Top sürekli misafir takımdaydı. İşin tuhafı Fenerbahçe'nin sahada futbol sofrasına koyacağı bir oyun planı – program da yoktu. Tisserand acemi futbolcuların yapmayacağı hatayı yaptı. Ozan nerdeyse sıfır pas isabetiyle oynuyordu. Yerini yadirgamış gibiydi. Mert Hakan ve Pelkas serseri mayın gibiydiler. Oraya, buraya, şuraya koşuşturuyorlardı ama nafileydi. Hamza hoca meydan okumuşdu herkese sahaya çıkarken. Dört forvet oynamakla ben bu maçı kazanayım demişti Hamzaoğlu. Risk miydi? Evet riskdi! Ancak Adem-Kubilay-Umut-Benjamin karşı Erol hoca sadece Cisse ile sahadaydı. Neden Cisse ile Thiam çift santrafor olarak ön bölgede değillerdi?

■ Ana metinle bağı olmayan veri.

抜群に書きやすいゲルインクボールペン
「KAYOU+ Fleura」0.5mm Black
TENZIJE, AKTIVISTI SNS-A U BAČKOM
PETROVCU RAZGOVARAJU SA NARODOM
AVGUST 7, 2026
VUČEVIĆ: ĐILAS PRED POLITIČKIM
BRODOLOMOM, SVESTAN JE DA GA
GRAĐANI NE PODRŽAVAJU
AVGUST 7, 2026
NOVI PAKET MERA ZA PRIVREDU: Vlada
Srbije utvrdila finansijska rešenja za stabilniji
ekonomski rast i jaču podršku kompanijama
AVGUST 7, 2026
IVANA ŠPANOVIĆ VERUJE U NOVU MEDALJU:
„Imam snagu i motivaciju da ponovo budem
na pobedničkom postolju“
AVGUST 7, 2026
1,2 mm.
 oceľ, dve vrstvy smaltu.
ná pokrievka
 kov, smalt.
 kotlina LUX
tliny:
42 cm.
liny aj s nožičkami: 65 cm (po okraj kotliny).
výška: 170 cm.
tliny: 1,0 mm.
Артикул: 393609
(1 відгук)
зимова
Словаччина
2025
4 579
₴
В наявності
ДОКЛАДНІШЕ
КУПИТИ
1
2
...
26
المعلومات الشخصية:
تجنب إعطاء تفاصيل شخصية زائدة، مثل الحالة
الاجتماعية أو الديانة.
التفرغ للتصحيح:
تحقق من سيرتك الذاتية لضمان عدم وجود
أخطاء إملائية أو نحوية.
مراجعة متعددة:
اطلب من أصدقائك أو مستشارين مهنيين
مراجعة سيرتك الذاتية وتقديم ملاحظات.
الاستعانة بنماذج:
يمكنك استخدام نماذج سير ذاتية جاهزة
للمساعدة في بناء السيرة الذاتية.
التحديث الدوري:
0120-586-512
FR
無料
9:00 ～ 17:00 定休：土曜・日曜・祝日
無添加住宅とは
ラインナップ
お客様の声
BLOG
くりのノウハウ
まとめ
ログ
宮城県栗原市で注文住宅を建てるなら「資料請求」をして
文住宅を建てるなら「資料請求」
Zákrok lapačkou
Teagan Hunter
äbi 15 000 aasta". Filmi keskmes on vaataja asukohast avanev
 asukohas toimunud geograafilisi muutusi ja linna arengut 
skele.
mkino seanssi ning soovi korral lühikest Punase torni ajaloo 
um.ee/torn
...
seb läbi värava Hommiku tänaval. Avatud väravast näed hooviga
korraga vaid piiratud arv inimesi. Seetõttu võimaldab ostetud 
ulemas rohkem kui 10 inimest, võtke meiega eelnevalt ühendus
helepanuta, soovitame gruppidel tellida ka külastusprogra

Pelkas'ı forvetin arkasında oynatacak bir oyun taktigi bile bulamamıştı sezon başından beri Fenerbahçe teknik heyeti. 

SOSA’yla mı SOSA’sız mı?

Devre sanki böyle bitecek gibidiye not düştüm yazıma. İki farka rağmen Fener'in skoru değiştirmeye mecali bile yoktu. Mert Hakan’ın dışında kaleyi bulan tek şut gelmedi devrede. Bakalım ikinci yarıda ne değişiklikler olacaktı sarı lacivertliler adına? Bu arada Sosa da bir dert. Oynatsan bir türlü, oynatmasan bin türlü. O yokken takımın sahada oyun aklı yok. Sahadayken de takım bir futbolcu eksik. Resmen papatya falı gibi Arjantin’linin durumu! Bir teknik adam için oynamalı mı yoksa oynamamalı tadında tecrübeli oyuncu!

Sosa oyundaydı ama takımın ahı da vahı da ruhu da Kadıköy’de değildi.  Onunla da olmuyordu onsuz da. İlk düdük çaldı, skor 0-3 oldu. Umut ve Tetteh, iki pozisyon,  başarılı olsalardı fark altı olacaktı!  

Tarih 21 Nisan 2001’di. İlk devrede 0-3 gerideydi Fenerbahçe Gaziantepspor önünde. Aşağı yukarı Malatyaspor karşısında da durum aynıydı diyebiliriz. Oyun 0-3’e geldi 48’de. Ancak o zaman maça imza atan Rapaiç, Revivo, Andesson gibi karakterler sahada yoktu maalesef. O günkü kadro  62’den 80’e kadar 18 dakika maçı çevirmişti. Bugünse bırakın maçı çevirmeyi, gol bile atacak halleri yoktu çubukluyu sözüm ona üzerlerinde taşıyan vurdumduymazların. Elbette o sezon şampiyon olan takımın başında olan Mustafa Denizli faktörünü de unutmamak lazım.

Uzun lafın kısası; Fenerbahçe’de teknik ekipten saha içi ve saha kenarına kadar tüm futbolcular dahil durum vahim gözüküyor. Takımın hırsı da yoktu Malatyaspor’a karşı. Belki de esas sorun bu. 48. dakikada beyaz bayrağı sallayıp teslim oldu Fenerbahçe takımı. Oysa ki daha koskoca bir devre vardı önlerinde!